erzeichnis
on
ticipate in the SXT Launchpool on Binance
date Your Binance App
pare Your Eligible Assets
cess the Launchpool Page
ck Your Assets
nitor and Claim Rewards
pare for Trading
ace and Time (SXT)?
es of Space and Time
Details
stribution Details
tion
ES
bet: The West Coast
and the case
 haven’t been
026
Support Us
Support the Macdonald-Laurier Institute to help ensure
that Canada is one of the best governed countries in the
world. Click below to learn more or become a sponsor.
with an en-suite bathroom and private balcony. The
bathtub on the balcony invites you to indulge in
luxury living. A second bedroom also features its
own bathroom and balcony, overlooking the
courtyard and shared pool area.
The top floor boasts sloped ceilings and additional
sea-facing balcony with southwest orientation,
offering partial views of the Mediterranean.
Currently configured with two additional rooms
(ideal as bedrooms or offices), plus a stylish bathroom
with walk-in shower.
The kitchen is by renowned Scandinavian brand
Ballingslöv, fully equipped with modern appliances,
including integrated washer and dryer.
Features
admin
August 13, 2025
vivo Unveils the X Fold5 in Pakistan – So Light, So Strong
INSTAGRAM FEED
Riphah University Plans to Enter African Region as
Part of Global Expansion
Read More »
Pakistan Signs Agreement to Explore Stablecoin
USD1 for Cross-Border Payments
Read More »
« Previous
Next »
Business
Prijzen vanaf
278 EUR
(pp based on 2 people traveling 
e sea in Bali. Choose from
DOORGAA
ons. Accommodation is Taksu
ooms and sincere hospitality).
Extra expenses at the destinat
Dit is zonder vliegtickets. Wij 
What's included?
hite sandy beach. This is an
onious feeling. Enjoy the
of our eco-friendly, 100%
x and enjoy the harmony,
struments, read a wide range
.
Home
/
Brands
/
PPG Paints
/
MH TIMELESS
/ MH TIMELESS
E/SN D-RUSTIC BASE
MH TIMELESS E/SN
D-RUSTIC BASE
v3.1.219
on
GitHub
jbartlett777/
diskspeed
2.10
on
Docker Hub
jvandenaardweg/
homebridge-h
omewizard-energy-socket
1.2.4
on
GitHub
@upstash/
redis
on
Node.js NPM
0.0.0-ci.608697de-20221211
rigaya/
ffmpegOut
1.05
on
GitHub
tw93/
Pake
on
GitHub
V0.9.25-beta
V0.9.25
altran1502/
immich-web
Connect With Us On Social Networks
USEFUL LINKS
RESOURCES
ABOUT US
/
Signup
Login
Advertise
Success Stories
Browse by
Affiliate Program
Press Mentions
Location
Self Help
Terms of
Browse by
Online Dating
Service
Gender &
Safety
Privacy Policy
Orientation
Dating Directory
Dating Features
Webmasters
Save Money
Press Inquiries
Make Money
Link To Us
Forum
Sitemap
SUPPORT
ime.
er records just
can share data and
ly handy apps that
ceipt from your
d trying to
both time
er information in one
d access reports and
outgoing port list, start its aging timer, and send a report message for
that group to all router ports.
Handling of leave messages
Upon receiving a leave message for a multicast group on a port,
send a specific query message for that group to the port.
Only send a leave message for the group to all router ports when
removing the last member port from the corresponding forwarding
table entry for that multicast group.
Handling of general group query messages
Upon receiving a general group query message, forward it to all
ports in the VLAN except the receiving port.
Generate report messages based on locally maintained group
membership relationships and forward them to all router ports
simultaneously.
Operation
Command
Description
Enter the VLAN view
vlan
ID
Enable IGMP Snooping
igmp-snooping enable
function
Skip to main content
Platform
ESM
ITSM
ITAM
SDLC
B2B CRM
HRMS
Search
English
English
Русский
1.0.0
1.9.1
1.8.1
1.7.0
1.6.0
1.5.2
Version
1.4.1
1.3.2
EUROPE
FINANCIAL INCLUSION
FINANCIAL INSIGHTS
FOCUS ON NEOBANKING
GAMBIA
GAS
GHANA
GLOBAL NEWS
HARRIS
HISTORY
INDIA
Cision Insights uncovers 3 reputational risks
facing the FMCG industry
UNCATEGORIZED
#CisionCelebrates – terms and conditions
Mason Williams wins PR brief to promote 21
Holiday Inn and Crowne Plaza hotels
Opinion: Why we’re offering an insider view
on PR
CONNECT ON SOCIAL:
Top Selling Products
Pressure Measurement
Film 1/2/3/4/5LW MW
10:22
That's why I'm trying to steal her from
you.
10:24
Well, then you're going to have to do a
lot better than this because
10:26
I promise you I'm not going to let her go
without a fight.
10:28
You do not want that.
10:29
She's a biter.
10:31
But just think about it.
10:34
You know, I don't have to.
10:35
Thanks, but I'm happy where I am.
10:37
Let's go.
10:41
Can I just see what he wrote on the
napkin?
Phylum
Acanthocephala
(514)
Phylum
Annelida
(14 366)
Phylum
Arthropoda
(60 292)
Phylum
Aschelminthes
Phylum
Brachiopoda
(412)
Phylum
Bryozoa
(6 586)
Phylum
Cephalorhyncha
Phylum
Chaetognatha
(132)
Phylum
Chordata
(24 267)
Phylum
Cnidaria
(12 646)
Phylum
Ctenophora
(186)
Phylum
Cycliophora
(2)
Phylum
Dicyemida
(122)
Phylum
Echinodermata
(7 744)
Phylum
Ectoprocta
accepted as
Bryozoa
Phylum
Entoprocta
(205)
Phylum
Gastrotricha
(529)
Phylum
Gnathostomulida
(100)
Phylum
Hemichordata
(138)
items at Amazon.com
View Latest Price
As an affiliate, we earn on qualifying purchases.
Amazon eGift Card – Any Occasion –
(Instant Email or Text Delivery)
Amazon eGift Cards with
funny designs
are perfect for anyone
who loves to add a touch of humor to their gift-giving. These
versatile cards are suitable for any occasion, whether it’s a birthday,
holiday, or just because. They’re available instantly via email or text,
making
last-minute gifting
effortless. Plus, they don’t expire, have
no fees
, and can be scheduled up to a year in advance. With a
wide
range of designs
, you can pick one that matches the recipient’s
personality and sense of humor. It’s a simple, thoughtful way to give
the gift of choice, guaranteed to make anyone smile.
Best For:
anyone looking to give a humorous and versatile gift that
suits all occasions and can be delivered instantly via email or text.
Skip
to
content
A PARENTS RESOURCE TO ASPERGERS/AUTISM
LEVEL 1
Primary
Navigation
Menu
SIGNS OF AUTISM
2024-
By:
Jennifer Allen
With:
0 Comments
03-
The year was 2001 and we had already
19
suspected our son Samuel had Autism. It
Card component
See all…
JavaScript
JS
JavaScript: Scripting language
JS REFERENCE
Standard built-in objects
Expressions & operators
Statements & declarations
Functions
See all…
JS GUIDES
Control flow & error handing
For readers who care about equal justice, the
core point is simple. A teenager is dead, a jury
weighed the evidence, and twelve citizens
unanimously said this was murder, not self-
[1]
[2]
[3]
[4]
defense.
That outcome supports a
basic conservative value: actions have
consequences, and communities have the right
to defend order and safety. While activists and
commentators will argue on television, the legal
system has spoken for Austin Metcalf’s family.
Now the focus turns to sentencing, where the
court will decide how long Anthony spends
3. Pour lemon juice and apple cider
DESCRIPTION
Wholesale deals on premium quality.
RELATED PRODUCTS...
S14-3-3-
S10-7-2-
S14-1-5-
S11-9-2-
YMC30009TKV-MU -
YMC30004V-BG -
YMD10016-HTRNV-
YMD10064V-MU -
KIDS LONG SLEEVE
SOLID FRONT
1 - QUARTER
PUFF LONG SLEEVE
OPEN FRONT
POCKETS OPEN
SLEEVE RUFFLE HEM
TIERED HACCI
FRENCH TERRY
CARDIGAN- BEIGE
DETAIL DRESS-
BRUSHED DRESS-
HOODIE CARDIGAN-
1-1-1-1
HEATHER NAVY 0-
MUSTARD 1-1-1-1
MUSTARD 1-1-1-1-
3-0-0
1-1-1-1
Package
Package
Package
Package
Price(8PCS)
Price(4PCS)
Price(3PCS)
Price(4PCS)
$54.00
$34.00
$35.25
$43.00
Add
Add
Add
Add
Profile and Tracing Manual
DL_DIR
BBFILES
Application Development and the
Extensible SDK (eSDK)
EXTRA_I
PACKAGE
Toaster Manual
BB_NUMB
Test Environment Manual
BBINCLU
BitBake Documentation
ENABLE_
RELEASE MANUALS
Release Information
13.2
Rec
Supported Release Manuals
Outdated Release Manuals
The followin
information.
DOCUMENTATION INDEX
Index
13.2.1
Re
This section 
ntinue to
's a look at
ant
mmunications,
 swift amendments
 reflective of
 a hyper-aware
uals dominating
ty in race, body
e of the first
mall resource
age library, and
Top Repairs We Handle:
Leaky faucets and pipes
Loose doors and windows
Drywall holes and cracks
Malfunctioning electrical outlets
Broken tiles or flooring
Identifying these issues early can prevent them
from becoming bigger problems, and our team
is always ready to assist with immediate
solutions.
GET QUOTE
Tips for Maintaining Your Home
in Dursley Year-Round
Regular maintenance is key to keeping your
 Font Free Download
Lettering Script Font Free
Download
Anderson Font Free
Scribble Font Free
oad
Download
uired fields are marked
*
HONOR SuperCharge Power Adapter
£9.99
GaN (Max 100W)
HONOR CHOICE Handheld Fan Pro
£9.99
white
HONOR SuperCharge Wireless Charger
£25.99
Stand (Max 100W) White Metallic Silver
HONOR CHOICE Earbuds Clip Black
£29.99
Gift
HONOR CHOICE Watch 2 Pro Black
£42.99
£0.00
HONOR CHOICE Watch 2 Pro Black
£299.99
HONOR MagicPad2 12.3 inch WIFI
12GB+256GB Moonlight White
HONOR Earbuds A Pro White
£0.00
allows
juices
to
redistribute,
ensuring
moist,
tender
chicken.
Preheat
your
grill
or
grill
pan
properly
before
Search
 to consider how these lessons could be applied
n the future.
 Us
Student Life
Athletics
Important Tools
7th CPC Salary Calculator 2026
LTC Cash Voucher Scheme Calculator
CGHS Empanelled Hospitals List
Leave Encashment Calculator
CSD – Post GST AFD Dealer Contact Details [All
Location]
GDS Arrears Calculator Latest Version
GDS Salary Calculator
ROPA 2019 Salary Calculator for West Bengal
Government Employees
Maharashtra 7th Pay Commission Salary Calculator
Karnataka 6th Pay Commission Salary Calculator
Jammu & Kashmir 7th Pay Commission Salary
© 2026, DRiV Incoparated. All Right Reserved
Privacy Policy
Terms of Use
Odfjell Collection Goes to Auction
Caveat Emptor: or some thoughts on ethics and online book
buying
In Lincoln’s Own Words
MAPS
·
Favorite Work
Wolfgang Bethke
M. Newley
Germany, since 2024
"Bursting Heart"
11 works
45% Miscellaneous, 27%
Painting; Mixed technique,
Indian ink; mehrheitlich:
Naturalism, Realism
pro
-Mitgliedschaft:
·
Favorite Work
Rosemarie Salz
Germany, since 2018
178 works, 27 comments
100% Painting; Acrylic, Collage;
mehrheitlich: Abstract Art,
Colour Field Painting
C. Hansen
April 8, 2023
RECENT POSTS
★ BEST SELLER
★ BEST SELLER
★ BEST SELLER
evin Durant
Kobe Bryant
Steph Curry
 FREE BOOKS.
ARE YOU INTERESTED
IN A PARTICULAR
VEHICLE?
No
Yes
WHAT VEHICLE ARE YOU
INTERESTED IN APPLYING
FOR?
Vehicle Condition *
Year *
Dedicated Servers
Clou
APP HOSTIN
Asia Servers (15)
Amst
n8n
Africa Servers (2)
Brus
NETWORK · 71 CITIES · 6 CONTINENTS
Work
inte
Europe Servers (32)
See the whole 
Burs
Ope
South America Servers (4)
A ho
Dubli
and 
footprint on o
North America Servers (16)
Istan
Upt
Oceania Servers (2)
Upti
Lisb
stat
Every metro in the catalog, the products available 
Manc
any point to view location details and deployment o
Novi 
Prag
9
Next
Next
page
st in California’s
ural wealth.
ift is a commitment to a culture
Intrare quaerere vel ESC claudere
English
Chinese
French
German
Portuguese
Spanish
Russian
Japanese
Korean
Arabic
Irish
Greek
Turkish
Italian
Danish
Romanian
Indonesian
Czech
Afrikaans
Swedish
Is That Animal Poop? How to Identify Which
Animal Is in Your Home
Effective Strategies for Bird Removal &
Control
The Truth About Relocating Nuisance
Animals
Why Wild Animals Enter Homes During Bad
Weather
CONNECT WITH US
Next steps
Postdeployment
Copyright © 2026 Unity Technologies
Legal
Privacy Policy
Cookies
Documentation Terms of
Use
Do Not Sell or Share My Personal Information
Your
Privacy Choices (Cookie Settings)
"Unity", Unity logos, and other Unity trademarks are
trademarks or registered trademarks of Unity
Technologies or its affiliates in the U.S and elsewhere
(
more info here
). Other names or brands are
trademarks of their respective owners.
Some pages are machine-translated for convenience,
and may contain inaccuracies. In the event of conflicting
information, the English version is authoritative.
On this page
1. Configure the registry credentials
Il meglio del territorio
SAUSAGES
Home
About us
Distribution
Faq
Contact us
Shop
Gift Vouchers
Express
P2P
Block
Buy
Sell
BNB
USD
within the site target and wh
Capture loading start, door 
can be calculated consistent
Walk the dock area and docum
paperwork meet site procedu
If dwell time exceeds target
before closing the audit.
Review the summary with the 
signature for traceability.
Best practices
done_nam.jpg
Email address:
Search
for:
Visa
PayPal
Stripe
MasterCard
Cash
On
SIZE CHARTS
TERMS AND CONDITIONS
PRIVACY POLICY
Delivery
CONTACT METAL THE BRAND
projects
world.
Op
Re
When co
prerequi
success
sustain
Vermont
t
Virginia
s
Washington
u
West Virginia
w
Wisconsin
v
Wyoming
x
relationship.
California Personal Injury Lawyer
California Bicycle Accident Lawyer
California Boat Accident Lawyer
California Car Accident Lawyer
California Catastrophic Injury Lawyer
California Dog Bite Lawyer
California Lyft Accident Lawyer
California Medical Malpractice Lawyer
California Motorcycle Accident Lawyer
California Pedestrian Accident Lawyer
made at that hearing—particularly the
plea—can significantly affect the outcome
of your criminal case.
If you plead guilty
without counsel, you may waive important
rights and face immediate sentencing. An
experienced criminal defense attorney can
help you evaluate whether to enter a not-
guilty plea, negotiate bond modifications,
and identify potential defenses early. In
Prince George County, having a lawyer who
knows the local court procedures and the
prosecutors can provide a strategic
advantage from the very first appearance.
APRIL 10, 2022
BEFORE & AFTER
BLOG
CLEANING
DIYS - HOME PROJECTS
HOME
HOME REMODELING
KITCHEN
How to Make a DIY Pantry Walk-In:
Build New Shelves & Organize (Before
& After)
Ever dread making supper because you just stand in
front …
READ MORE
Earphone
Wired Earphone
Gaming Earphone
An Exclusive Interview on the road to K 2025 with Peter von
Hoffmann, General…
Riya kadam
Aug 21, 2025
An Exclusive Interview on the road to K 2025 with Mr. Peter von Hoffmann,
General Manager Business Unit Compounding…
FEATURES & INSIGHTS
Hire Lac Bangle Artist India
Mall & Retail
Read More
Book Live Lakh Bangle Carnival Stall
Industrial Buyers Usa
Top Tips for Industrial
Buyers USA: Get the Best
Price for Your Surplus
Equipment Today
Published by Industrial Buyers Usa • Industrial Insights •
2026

What to produce
Arrange the lines from the very start of the rows through the line containing "luxury living. A" (both ends included) as a Markdown table with two columns, Number and Line, leaving out any blank lines.

Task output
| Number | Line |
|---|---|
| 1 | erzeichnis |
| 2 | on |
| 3 | ticipate in the SXT Launchpool on Binance |
| 4 | date Your Binance App |
| 5 | pare Your Eligible Assets |
| 6 | cess the Launchpool Page |
| 7 | ck Your Assets |
| 8 | nitor and Claim Rewards |
| 9 | pare for Trading |
| 10 | ace and Time (SXT)? |
| 11 | es of Space and Time |
| 12 | Details |
| 13 | stribution Details |
| 14 | tion |
| 15 | ES |
| 16 | bet: The West Coast |
| 17 | and the case |
| 18 |  haven’t been |
| 19 | 026 |
| 20 | Support Us |
| 21 | Support the Macdonald-Laurier Institute to help ensure |
| 22 | that Canada is one of the best governed countries in the |
| 23 | world. Click below to learn more or become a sponsor. |
| 24 | with an en-suite bathroom and private balcony. The |
| 25 | bathtub on the balcony invites you to indulge in |
| 26 | luxury living. A second bedroom also features its |